How the Allies Learned to Win the Second World War
London, UK: Headline, 2022
Paperback 352pp RRP: $49.99
Reviewer: Rob Ellis, May 2023
The sub-title of this book states clearly what it is about. In the years leading up to the Second World War few people in both Britain and France knew war was coming, but neither had any plans or doctrines in place for the defeat of Germany. Both the Western Allies were developing defensive strategies, whereas Germany's stance was to re-arm with modern equipment, and with doctrines very different from those of the recent 1914-1918 war.
When war came, both countries faced the same problem – that of moving from a peace-time, under-strength and ill-equipped for 'modern warfare’ military, led by officers who had served in World War One, nearly a generation previously. They were all, from private to field marshal, thinking in terms of a quick war against an enemy they had defeated last time round. They were to find it would not be easy – largely because there was a lack of leadership among both political and military leaders.

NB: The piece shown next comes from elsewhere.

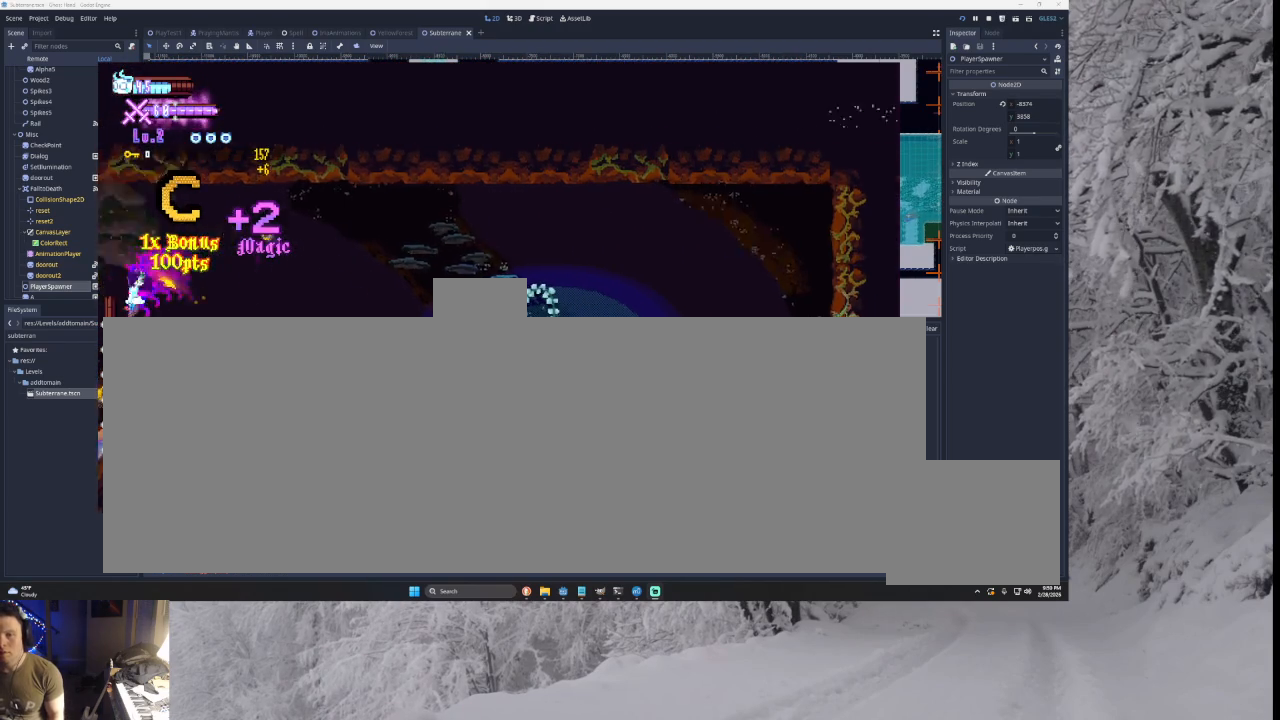
{"buttons": [], "left_stick": "left", "right_stick": "center", "events": []}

But no one man can achieve victory in a war by his own effort. Winning, in war, and in many other fields of human endeavour, it requires the co-ordinated efforts of teams of men, each with skills and knowledge of a particular aspect of war, with the ability to use both from a defined place in that team, and in co-ordination with all the other teams that make up a military force. Each man and each team must be led towards the team's objectives, and the better the leadership, the better the probability of successfully achieving the team goals. It was this capability to lead that Allied generals had to acquire and put into practice.
Mr Murray puts it succinctly: In 1939, many British and French leaders didn't know how to win a war. Before they could, they had to learn to lead and to command their less-experienced subordinates. Later, when catapulted into a war that they would have preferred to avoid, the Americans faced exactly the same problem, on a larger scale, while unwilling to accept guidance from the British and unlikely to accept it from the French, in whom American political leaders had lost confidence.

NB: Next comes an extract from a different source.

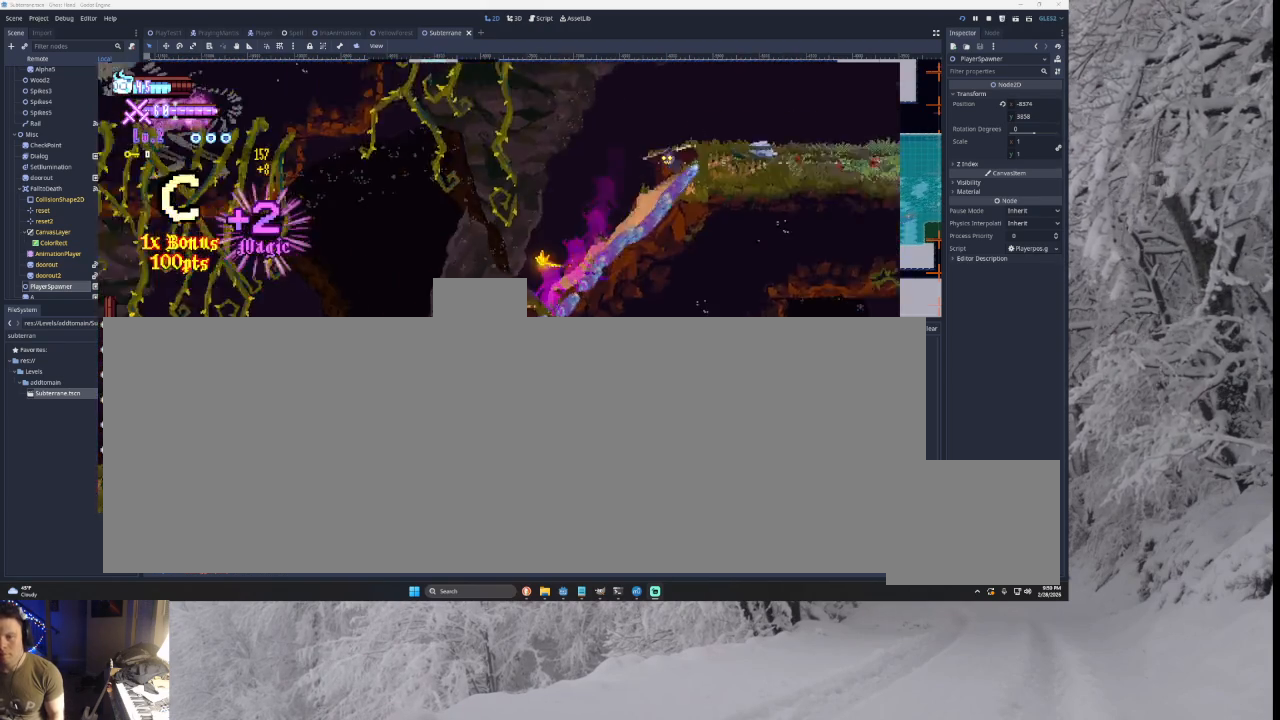
{"buttons": [], "left_stick": "left", "right_stick": "center", "events": []}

To show how this was done, the author has selected nine senior officers, seven British and three American, who at least achieved the rank of major general or above, and one who, as a subaltern who made it to the war-temporary rank of captain, and who kept a personal diary of his time as a platoon (and later company) commander during World War 2.
Of the ten officers chosen, nine had served in both World Wars, almost all had been decorated for bravery at least once. Two held command of armoured units, two commanded airborne divisions, and six lead Infantry divisions and armies. One 'peaked' at captain and commanded a company in an elite Regular Army regiment – The King's Own Scottish Borderers.
The one common thread is that all ten were army officers. The other services, Navy, Air and Marine Corps, do not get mentioned, yet these services were also led by officers who faced the same problems as did senior army officers. There are limitations on the author, of both space and time, and to trace the career of any other officer's growth in both knowledge and skills as a leader would do little more than go over the same ground more than once. However, the inclusion of perhaps one Naval Flag Officer and one Air Officer, of senior rank may have rounded out his analysis and conclusions. This is perhaps the only criticism, except that the photographs appear to have been reproduced digitally, and consequently lack clear definition.
This is a book that should be read by all who have an interest in the study of personal leadership and management in either military or corporate areas, as there is much to be learned from it. The actual text is well-written, with a light touch and some wit, and is an easy read.
It appears that this book is Mr Murray's first on a military subject. If this is so, I eagerly await his next.
The RUSI – Vic Library thanks the publisher for making this work available for review.